-- WORK TASK --
Write out each of the records below word for word, leaving out the pictures.

-- SOURCE MATERIAL --
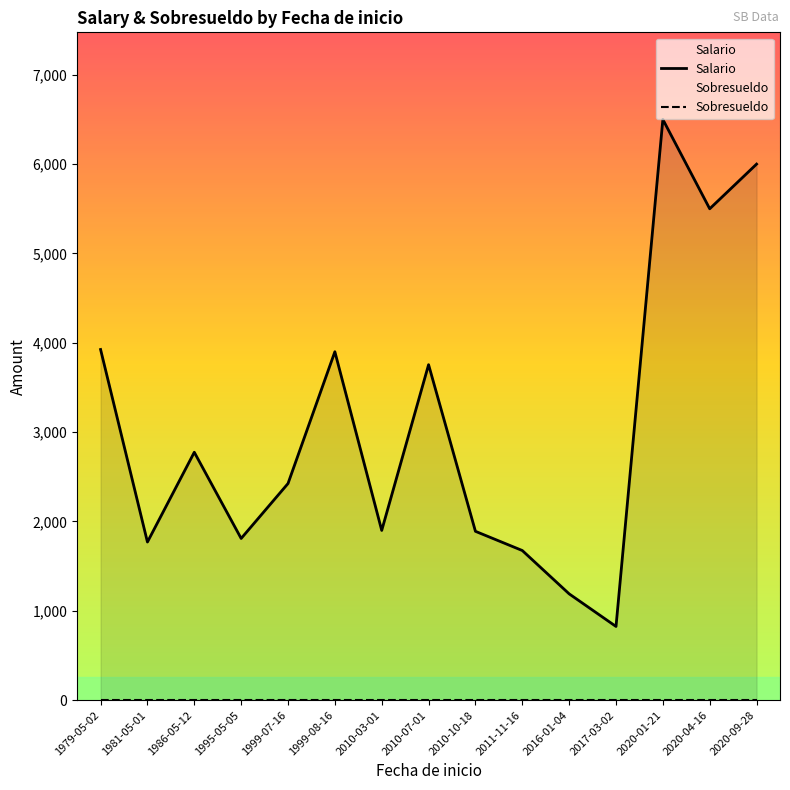

At which category is the sum across all series the highest?

2020-01-21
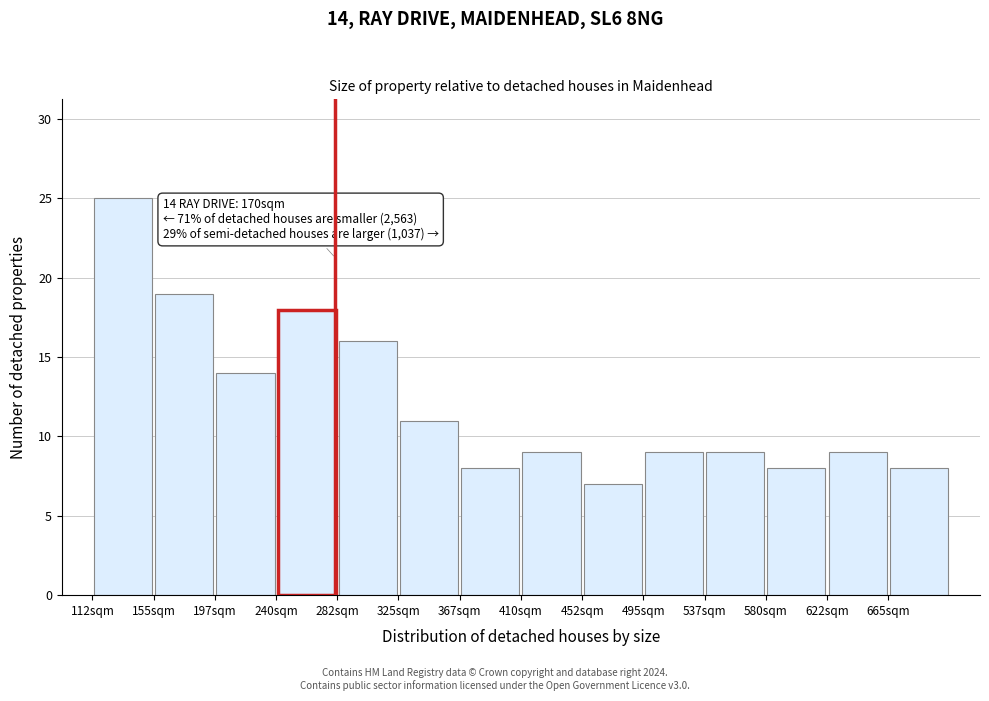

Over which range of the x-axis is the bar tallest?

112.5 to 155.0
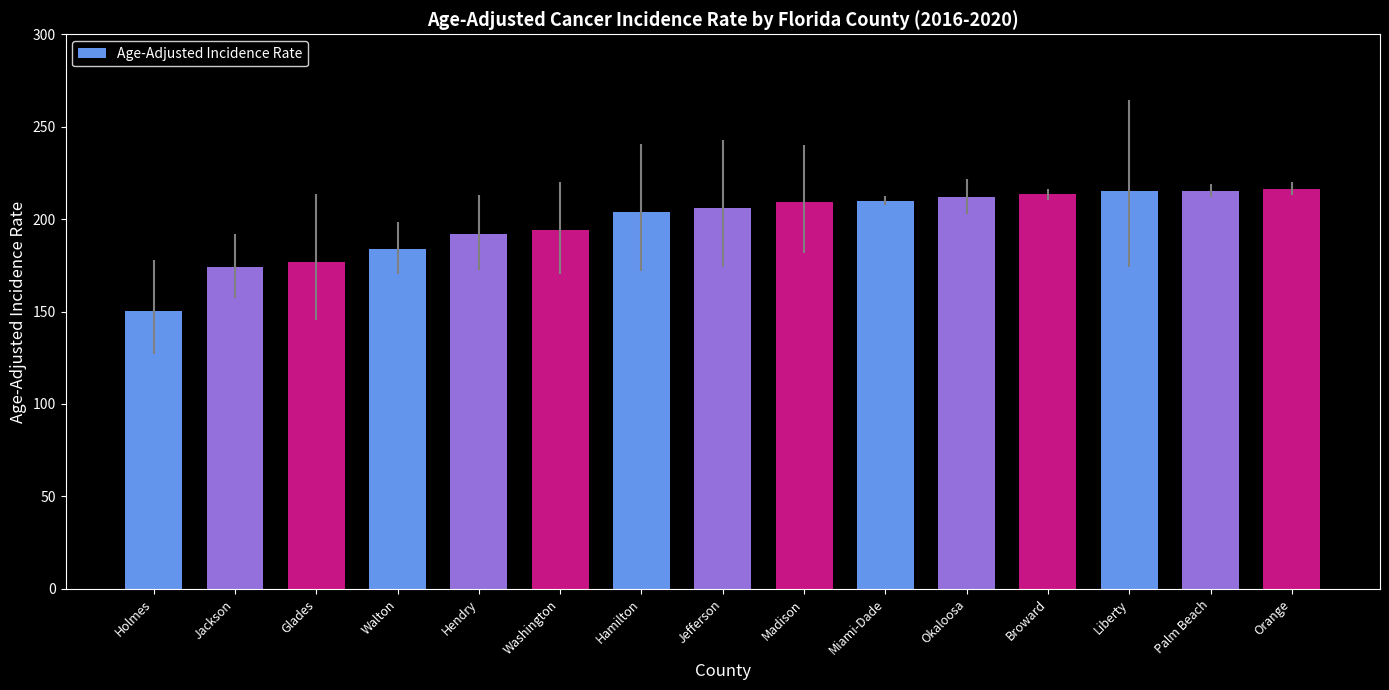

What is the approximate value at Hamilton?

203.7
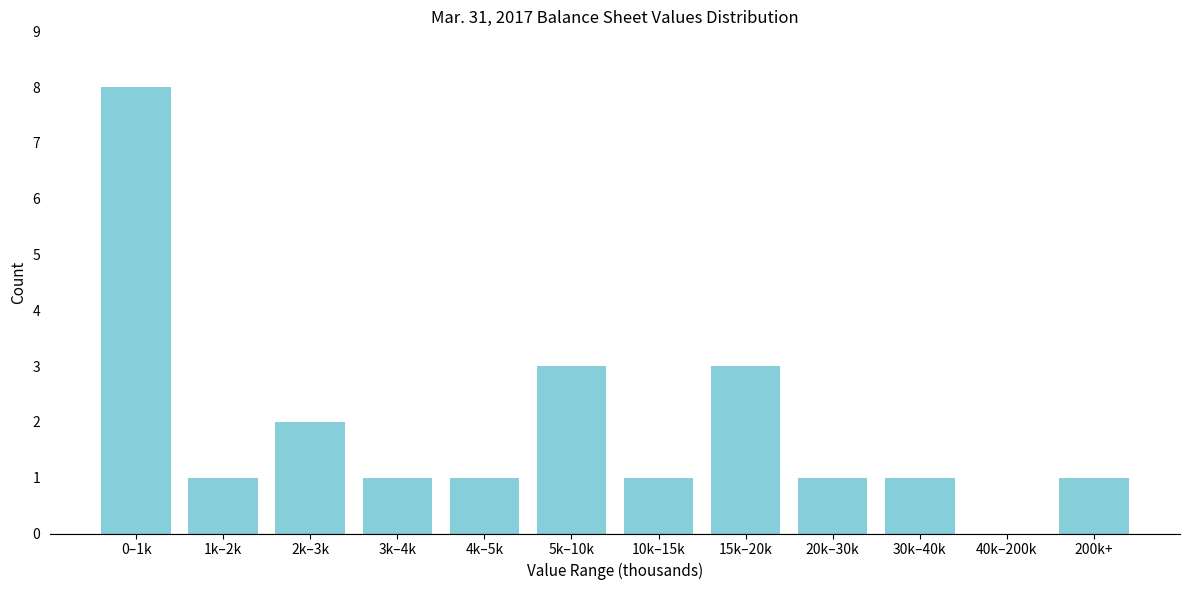

Reading left to right, list all the values displayed in this chart.

0–1k=8	1k–2k=1	2k–3k=2	3k–4k=1	4k–5k=1	5k–10k=3	10k–15k=1	15k–20k=3	20k–30k=1	30k–40k=1	40k–200k=0	200k+=1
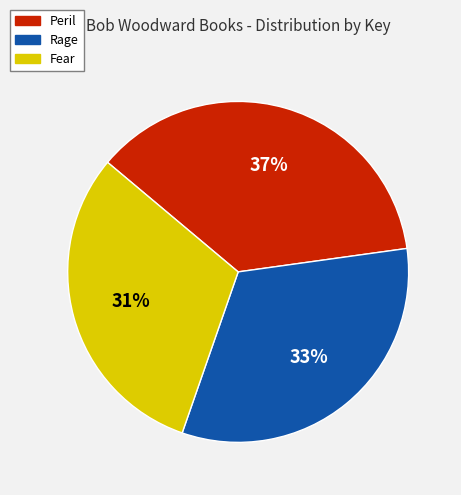

To the nearest percent, what is the average slice percentage?

33%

-- YOUR RESPONSE --
At which category is the sum across all series the highest?

2020-01-21

Over which range of the x-axis is the bar tallest?

112.5 to 155.0

What is the approximate value at Hamilton?

203.7

Reading left to right, list all the values displayed in this chart.

0–1k=8	1k–2k=1	2k–3k=2	3k–4k=1	4k–5k=1	5k–10k=3	10k–15k=1	15k–20k=3	20k–30k=1	30k–40k=1	40k–200k=0	200k+=1

To the nearest percent, what is the average slice percentage?

33%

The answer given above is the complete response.